Maulwi ditahan di Rumah Tahanan Militer Budi Utomo, Jakarta Pusat selama 4 tahun 8 bulan. Kemudian ditahan di Rumah Tahanan Nirbaya, Jakarta Timur selama setahun. Untuk membuat Maulwi tertekan, Kopkamtib sengaja Maulwi menempatkan Maulwi di sel isolasi.
“Kalau hujan kehujanan, kalau panas kepanasan. Selama seminggu saya dibuat menderita. Kelaparan dan kehausan. Untung ada penjaga bekas anak buah yang berbaik hati memberikan saya pisang goreng,” kenang Maulwi.
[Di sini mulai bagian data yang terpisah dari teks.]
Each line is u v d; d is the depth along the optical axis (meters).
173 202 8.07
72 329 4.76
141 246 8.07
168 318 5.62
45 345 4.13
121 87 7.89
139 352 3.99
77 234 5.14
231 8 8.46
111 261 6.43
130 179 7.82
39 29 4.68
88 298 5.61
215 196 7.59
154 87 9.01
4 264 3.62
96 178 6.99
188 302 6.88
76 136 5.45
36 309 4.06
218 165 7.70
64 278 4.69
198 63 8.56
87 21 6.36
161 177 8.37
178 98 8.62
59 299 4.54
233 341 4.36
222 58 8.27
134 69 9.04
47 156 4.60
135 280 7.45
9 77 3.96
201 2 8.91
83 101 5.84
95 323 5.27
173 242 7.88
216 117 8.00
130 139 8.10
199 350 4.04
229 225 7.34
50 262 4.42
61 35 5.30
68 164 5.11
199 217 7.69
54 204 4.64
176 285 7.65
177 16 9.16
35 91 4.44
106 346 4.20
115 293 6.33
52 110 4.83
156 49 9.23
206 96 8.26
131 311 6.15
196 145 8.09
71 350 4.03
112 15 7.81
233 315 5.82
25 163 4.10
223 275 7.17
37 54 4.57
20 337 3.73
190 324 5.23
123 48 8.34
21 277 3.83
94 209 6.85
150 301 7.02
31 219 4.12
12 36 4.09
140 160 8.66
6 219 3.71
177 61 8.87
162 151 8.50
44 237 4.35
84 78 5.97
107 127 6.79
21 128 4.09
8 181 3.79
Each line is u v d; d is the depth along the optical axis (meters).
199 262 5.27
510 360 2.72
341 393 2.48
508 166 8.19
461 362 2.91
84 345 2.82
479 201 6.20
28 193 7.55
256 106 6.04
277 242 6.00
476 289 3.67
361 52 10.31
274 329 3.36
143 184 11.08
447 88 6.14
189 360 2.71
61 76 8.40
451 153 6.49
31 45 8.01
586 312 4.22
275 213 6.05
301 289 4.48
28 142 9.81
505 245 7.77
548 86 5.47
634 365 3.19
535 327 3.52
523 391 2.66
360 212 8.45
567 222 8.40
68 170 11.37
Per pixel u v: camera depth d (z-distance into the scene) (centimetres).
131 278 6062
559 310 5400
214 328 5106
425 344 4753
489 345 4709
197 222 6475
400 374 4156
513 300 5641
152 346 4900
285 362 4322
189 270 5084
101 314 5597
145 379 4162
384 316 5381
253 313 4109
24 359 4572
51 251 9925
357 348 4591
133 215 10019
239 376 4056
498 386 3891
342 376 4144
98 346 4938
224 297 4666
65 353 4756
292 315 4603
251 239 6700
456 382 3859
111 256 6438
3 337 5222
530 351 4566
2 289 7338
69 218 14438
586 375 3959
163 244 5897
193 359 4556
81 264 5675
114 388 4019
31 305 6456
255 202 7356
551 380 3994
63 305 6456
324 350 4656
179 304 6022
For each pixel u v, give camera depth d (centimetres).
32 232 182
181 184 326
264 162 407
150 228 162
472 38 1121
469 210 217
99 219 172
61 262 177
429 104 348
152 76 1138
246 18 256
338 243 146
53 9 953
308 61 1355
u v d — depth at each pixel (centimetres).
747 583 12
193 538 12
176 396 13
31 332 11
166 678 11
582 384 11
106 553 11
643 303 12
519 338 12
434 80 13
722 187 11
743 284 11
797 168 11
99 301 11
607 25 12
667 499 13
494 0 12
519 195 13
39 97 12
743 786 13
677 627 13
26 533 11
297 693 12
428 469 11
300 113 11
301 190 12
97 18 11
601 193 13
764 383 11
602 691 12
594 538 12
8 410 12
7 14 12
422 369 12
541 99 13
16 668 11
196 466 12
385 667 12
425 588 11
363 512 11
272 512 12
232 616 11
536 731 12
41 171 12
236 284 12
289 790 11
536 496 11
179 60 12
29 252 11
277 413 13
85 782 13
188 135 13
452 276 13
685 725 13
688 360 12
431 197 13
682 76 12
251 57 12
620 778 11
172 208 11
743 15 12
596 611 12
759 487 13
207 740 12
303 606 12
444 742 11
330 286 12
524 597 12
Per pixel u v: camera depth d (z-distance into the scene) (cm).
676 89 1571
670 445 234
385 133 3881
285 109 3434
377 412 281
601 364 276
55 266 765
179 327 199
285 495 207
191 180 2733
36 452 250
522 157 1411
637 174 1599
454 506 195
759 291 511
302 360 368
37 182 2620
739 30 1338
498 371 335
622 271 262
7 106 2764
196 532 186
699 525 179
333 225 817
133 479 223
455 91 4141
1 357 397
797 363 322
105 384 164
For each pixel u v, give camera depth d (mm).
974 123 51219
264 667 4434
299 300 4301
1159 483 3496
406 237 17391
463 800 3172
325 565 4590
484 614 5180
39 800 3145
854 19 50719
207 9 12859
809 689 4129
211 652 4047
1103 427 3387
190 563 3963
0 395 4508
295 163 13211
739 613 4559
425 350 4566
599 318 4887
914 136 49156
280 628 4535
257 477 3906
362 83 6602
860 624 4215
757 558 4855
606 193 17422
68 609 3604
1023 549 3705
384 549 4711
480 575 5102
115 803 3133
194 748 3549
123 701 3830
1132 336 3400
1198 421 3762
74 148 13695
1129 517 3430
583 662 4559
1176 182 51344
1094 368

Setelah lima tahun lebih dipenjara, Maulwi dipanggil ke kantor petugas militer. Dinyatakan bebas. “Ya sudah begitu saja. Ditahan dan dilepas seenaknya. Saya, Mursid (Mayjen. Mursid, mantan Dubes RI untuk Filipina –Red) dan beberapa kawan pengawal Bung Karno lainnya juga dibebaskan. Diantar pakai mobil pick up,” ujar mantan kapten Timnas Indonesia tahun 1950-an itu.
Kendati diperlakukan tak adil oleh rezim Soeharto dan tak pernah diberitahu apa alasan penangkapan dan pemenjaraannya selama lima tahun tanpa pengadilan, Maulwi tetap tak menaruh dendam. “Tidak...tidak ada dendam,” katanya. Dia hanya menyesalkan tindakan di luar hukum yang dilakukan oleh pemerintahan Soeharto kepada seluruh loyalis Presiden Sukarno.
Maulwi Saelan meninggal dalam usia 90 tahun, ketika proses pengungkapan genosida politik oleh rezim Soeharto masih terus diupayakan. Selamat jalan, Pak Maulwi... selamat jalan revolusioner sejati...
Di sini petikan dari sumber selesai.